The summer’s nationwide Black Lives Matter’s protests led Cornell students to recognize the gravity of youth voting, while also emphasizing an important reality: There’s still an immeasurable amount of work to be done.
With the recent police killings of George Floyd, Breonna Taylor and numerous BIPOC individuals, many have described an overarching sense of purpose and frustration exemplified in BLM protests across the country. Ithaca’s was no different.
Solomon Lawrence ’21, treasurer of Cornell’s Caribbean Students’ Association, was among hundreds who participated in the BLM protest that began in Ho Plaza and culminated in front of the Ithaca Police Department in late August.
“A lot of people have been saying that there’s something new or something different happening at a lot of these protests,” Lawrence said, speaking to the overall sense of exhaustion and disappointment that has sparked the ubiquitous nature of the movement.
Four hours away in New York City, Lotoya Francis ’22 noticed this distinct and newfound energy at the BLM events she was attending, citing a larger white presence, a more significant insistence of radical ideas and an increased focus on intersectionality — three elements that were somewhat missing at protests she had attended in years prior.
Among these new messages and developments, a more recent, outstanding demand has been prevalent — vote.
Though this request is not necessarily new, many argue that it has been particularly accentuated this year, potentially due to the ongoing energy of the movement.
“I think [BLM protests] definitely did bring to the forefront the fact that voting is a political tool that we must use,” Daniel James II ’22, creator of the “Black Voices on the Hill” podcast, said. “I think that voting is just as important as the protest, because the protest is what sends out your messaging.”
Discussing the influence voting can hold during a time at which so much is at stake for many marginalized groups, James encouraged individuals to cast their ballots.
“This is not a matter of who we like or dislike,” he said. “This is a matter of securing the freedoms for Black, Indigenous, people of color, minority populations in general and the freedoms that we have worked so hard to gain.”
The power that comes from participating in political activism — whether it be through petitioning, campaigning, organizing or other forms of advocacy — has proven successful in a number of circumstances, from BLM protests to Cornell’s campus.
For example, Lawrence said student appeals for canceling athletic practices and training on Election Day have yielded fairly promising results.

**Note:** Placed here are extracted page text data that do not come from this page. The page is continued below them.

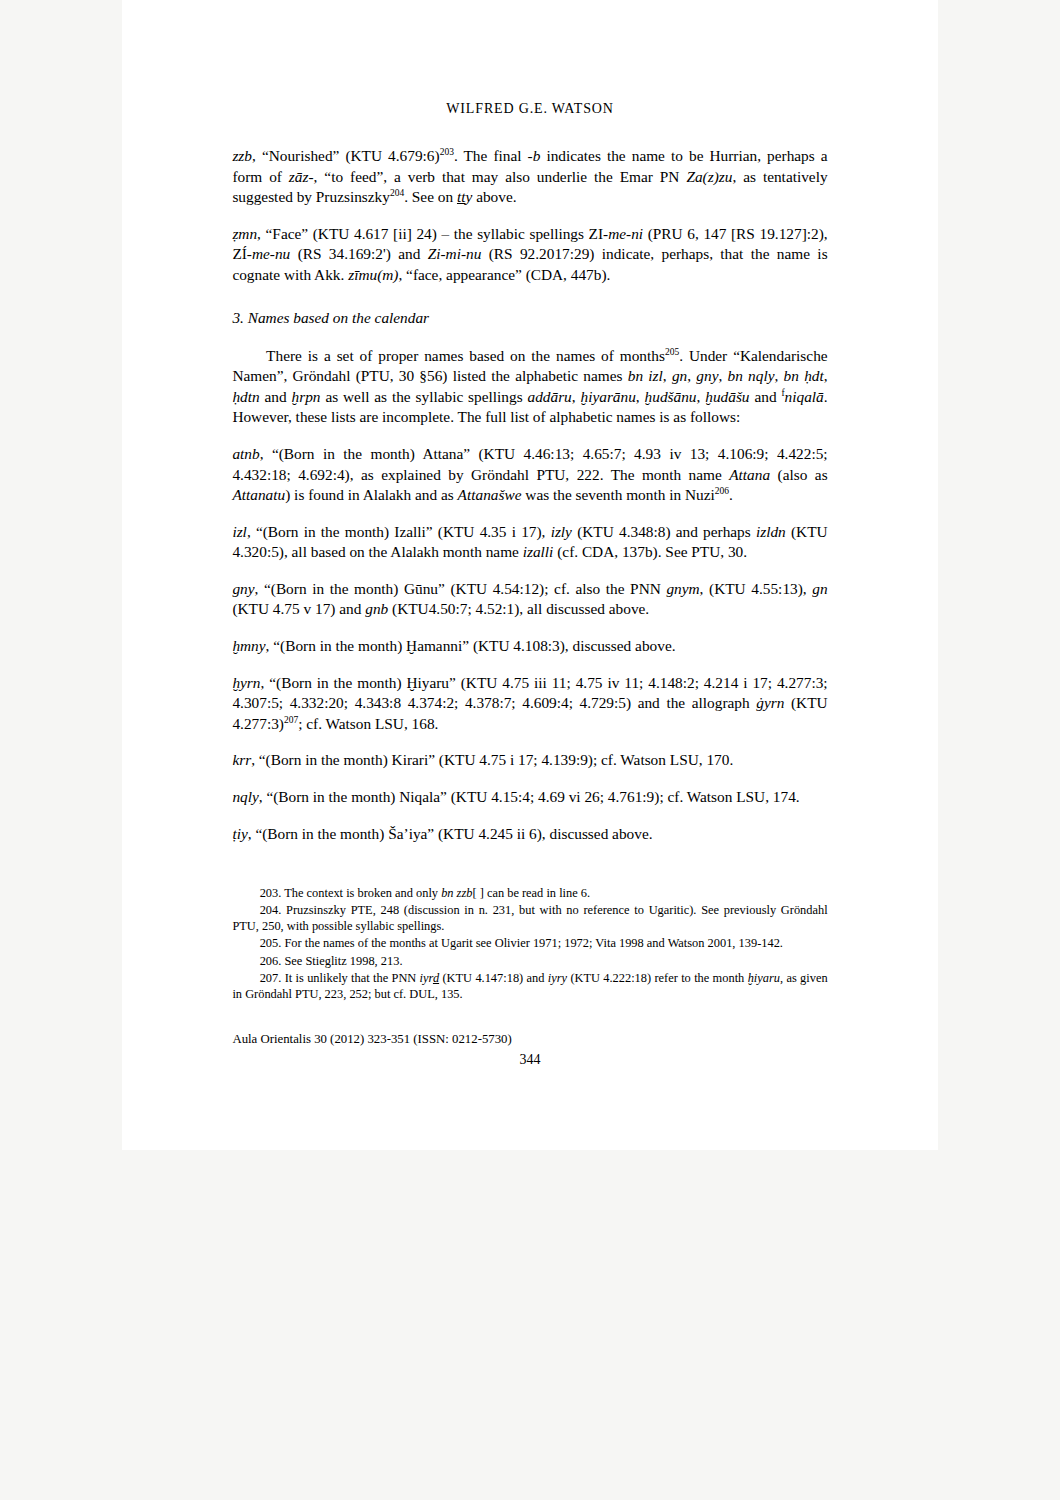WILFRED G.E. WATSON
zzb, “Nourished” (KTU 4.679:6)203. The final -b indicates the name to be Hurrian, perhaps a form of zāz-, “to feed”, a verb that may also underlie the Emar PN Za(z)zu, as tentatively suggested by Pruzsinszky204. See on tty above.
ẓmn, “Face” (KTU 4.617 [ii] 24) – the syllabic spellings ZI-me-ni (PRU 6, 147 [RS 19.127]:2), ZÍ-me-nu (RS 34.169:2') and Zi-mi-nu (RS 92.2017:29) indicate, perhaps, that the name is cognate with Akk. zīmu(m), “face, appearance” (CDA, 447b).
3. Names based on the calendar
There is a set of proper names based on the names of months205. Under “Kalendarische Namen”, Gröndahl (PTU, 30 §56) listed the alphabetic names bn izl, gn, gny, bn nqly, bn ḥdt, ḥdtn and ḫrpn as well as the syllabic spellings addāru, ḫiyarānu, ḫudšānu, ḫudāšu and fniqalā. However, these lists are incomplete. The full list of alphabetic names is as follows:
atnb, “(Born in the month) Attana” (KTU 4.46:13; 4.65:7; 4.93 iv 13; 4.106:9; 4.422:5; 4.432:18; 4.692:4), as explained by Gröndahl PTU, 222. The month name Attana (also as Attanatu) is found in Alalakh and as Attanašwe was the seventh month in Nuzi206.
izl, “(Born in the month) Izalli” (KTU 4.35 i 17), izly (KTU 4.348:8) and perhaps izldn (KTU 4.320:5), all based on the Alalakh month name izalli (cf. CDA, 137b). See PTU, 30.
gny, “(Born in the month) Gūnu” (KTU 4.54:12); cf. also the PNN gnym, (KTU 4.55:13), gn (KTU 4.75 v 17) and gnb (KTU4.50:7; 4.52:1), all discussed above.
ḫmny, “(Born in the month) Ḫamanni” (KTU 4.108:3), discussed above.
ḫyrn, “(Born in the month) Ḫiyaru” (KTU 4.75 iii 11; 4.75 iv 11; 4.148:2; 4.214 i 17; 4.277:3; 4.307:5; 4.332:20; 4.343:8 4.374:2; 4.378:7; 4.609:4; 4.729:5) and the allograph ġyrn (KTU 4.277:3)207; cf. Watson LSU, 168.
krr, “(Born in the month) Kirari” (KTU 4.75 i 17; 4.139:9); cf. Watson LSU, 170.
nqly, “(Born in the month) Niqala” (KTU 4.15:4; 4.69 vi 26; 4.761:9); cf. Watson LSU, 174.
ṭiy, “(Born in the month) Ša’iya” (KTU 4.245 ii 6), discussed above.
203. The context is broken and only bn zzb[ ] can be read in line 6.
204. Pruzsinszky PTE, 248 (discussion in n. 231, but with no reference to Ugaritic). See previously Gröndahl PTU, 250, with possible syllabic spellings.
205. For the names of the months at Ugarit see Olivier 1971; 1972; Vita 1998 and Watson 2001, 139-142.
206. See Stieglitz 1998, 213.
207. It is unlikely that the PNN iyrd (KTU 4.147:18) and iyry (KTU 4.222:18) refer to the month ḫiyaru, as given in Gröndahl PTU, 223, 252; but cf. DUL, 135.
Aula Orientalis 30 (2012) 323-351 (ISSN: 0212-5730)
344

A member of the track and field team, Lawrence explained that his coaches have been adequately responsive to demands made by students, encouraging athletes to safely vote and to participate in demonstrations that allow their voices to be heard.
And with the formation of groups like Cornell Votes this fall, a sense of urgency to vote has grown around campus, as has people’s willingness to become active in other disciplines such as politics and inequality, according to Lawrence.
“It seems like the engineering folks I know on my team … they’re even talking about voting, or they’re talking about politics a little bit more,” Lawrence said. “To get them to have a conversation more about social injustice is really good.”
Beyond voting, students have taken to social media campaigning to amplify their voices in an unprecedented way.
This new form of political action may be partially attributed to the idea that voting can be immensely difficult for the BIPOC community and for minority populations across the nation. With the prevalence of voter suppression, white supremacy, gerrymandering and other forms of injustice, voting often elicits a sense of frustration and dissatisfaction among BIPOC individuals.
Francis said that she has met many people who don’t want to vote because of such obstacles.
“It’s really critical to consider how far we’ve really come if the idea of possibly being physically harmed by going to the polls is something that will actually deter communities of color from voting in person,” she said.
Within the prevalent and ongoing hardships faced by the BIPOC population in the political framework, James spoke to the unwavering resiliency of this community to affect change.
“Let me tell you one thing we’re not: we’re not complacent,” he said. “And we’re defiant against white supremacist power.”